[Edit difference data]
::::

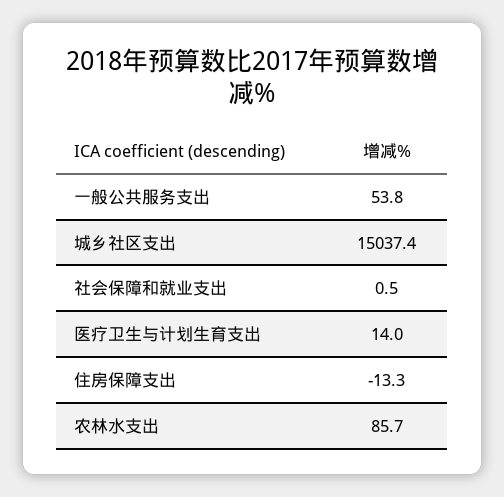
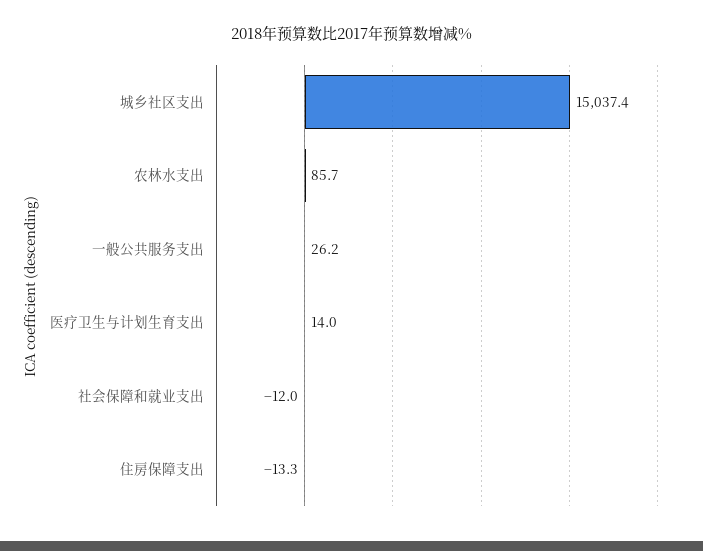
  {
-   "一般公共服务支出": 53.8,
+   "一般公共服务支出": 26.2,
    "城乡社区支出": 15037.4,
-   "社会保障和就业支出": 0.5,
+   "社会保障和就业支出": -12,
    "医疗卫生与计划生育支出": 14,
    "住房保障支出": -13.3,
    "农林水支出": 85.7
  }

::::

__TASK OBJECTIVE__:
Restate the records above exactly, less any pictures.

__OUTPUT FOR THIS EXERCISE__:
  {
-   "一般公共服务支出": 53.8,
+   "一般公共服务支出": 26.2,
    "城乡社区支出": 15037.4,
-   "社会保障和就业支出": 0.5,
+   "社会保障和就业支出": -12,
    "医疗卫生与计划生育支出": 14,
    "住房保障支出": -13.3,
    "农林水支出": 85.7
  }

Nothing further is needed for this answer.